Texto de la página -

Las exposiciones de motivos de las leyes son el lugar pertinente para que el legislador justifique la necesidad de las regulaciones, la bondad de las medidas a aplicar, y las circunstancias que le impulsan a revisar la anterior legislación. En definitiva, para aprobar una ley en un estado democrático y de derecho, es preciso —o al menos debería serlo— justificar las medidas y regulaciones que la nueva ley vaya a poner en vigor. Y la única justificación razonable —dentro de un estado no totalitario— para imponer leyes es la mejor salvaguarda de las libertades, de la vida, de la propiedad o del interés general rectamente entendido.
Sin embargo, nada de esto hay en la exposición de motivos de la nueva Ley de Tráfico. El endurecimiento de las sanciones por exceso de velocidad, la prohibición de utilizar el teléfono móvil (ni siquiera se permite su uso con auricular) y las emisoras de radio mientras se conduce, la posibilidad de inmovilizar preventivamente un vehículo por supuestas alteraciones técnicas, el exceso de pasajeros, etc, ni siquiera tienen el apoyo o la justificación de un incremento en el número total de accidentes de tráfico atribuibles a estas causas. La ley no cita ni una sola cifra de accidentes causados por el uso del teléfono móvil o de la emisora de radio que muchos profesionales del volante emplean a diario en su trabajo.

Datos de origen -
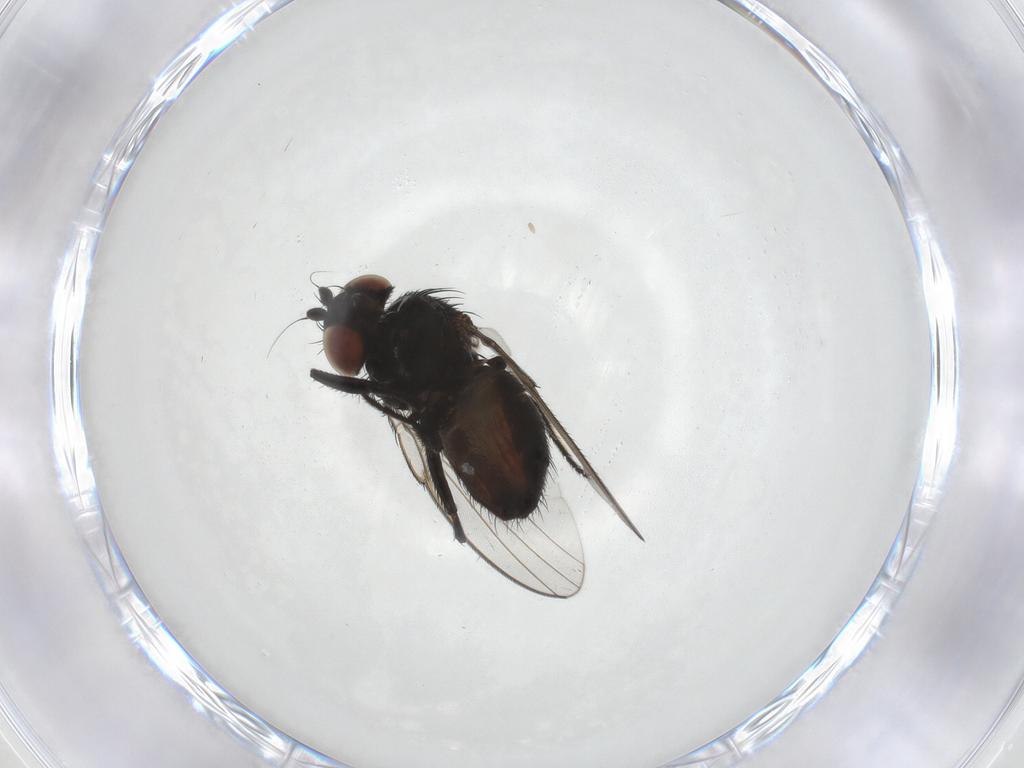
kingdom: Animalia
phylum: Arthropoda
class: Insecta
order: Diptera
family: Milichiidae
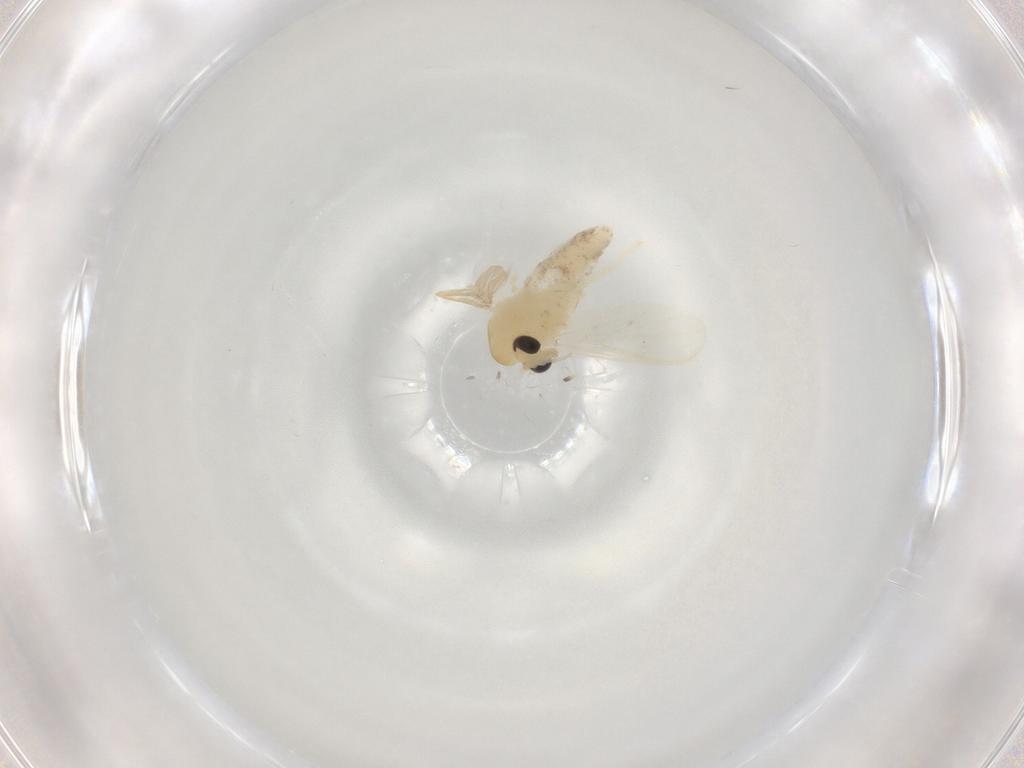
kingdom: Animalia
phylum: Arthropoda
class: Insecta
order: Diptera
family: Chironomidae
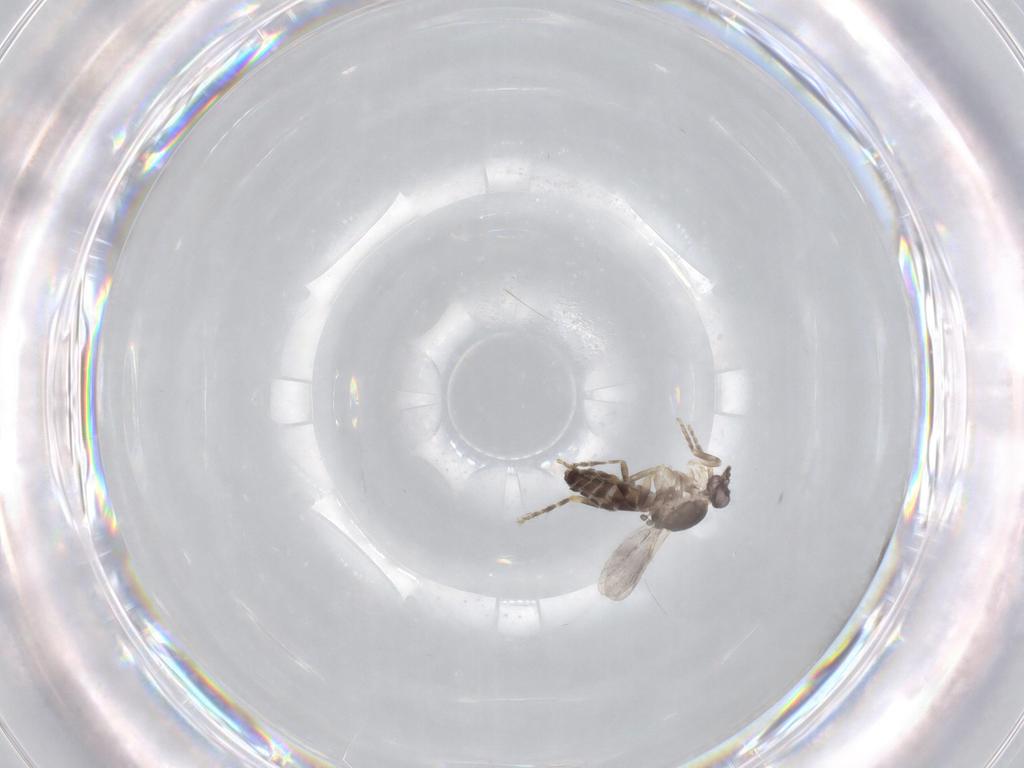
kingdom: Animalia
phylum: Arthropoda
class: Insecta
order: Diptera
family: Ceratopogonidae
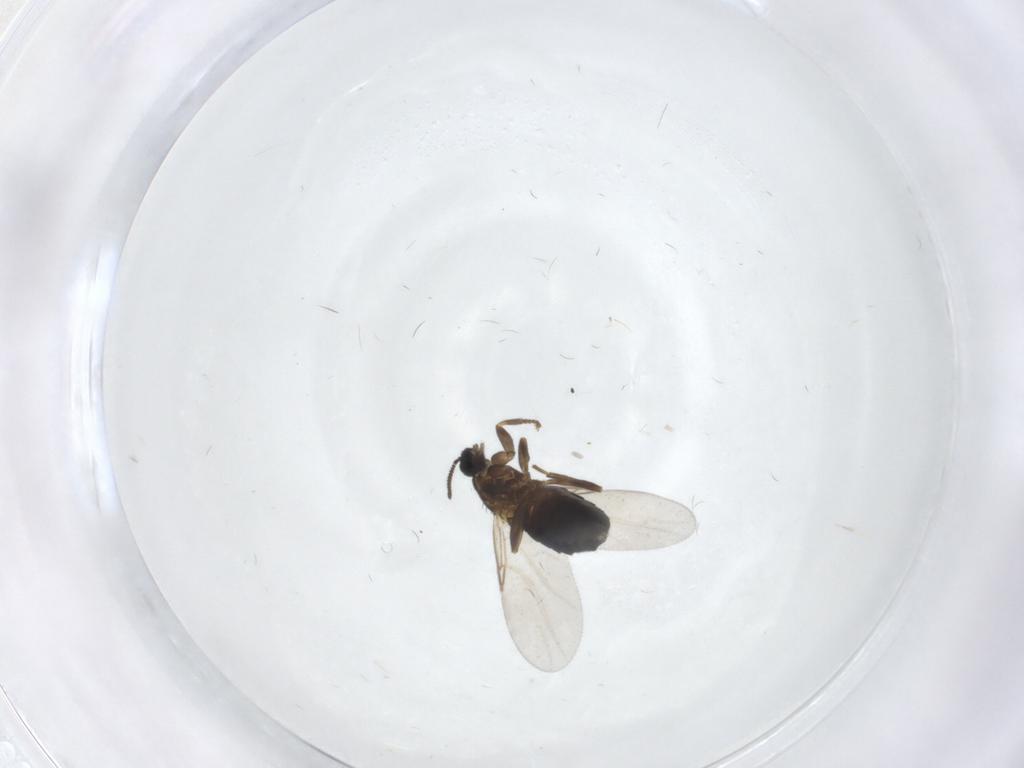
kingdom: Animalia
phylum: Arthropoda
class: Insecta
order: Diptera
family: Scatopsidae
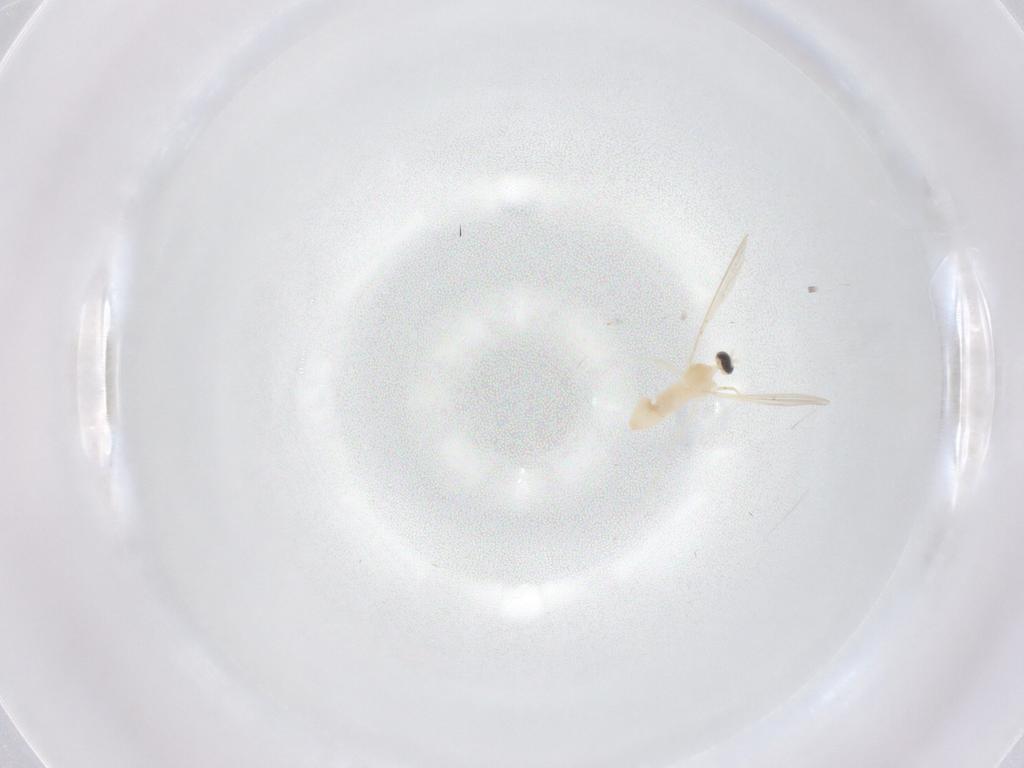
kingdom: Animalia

Tareas -
- a) Explica en una a tres oraciones por qué, según el texto sobre la Ley de Tráfico, una ley necesita una exposición de motivos.
- b) Según el texto sobre la Ley de Tráfico, ¿cuál es la única justificación razonable para imponer leyes dentro de un estado no totalitario?

Respuestas -
- a) En un estado democrático y de derecho, para aprobar una ley es preciso justificar las medidas y regulaciones que vaya a poner en vigor. La exposición de motivos es el lugar pertinente para que el legislador justifique la necesidad de las regulaciones, la bondad de las medidas y las circunstancias que le impulsan a revisar la legislación anterior.

- b) La mejor salvaguarda de las libertades, de la vida, de la propiedad o del interés general rectamente entendido.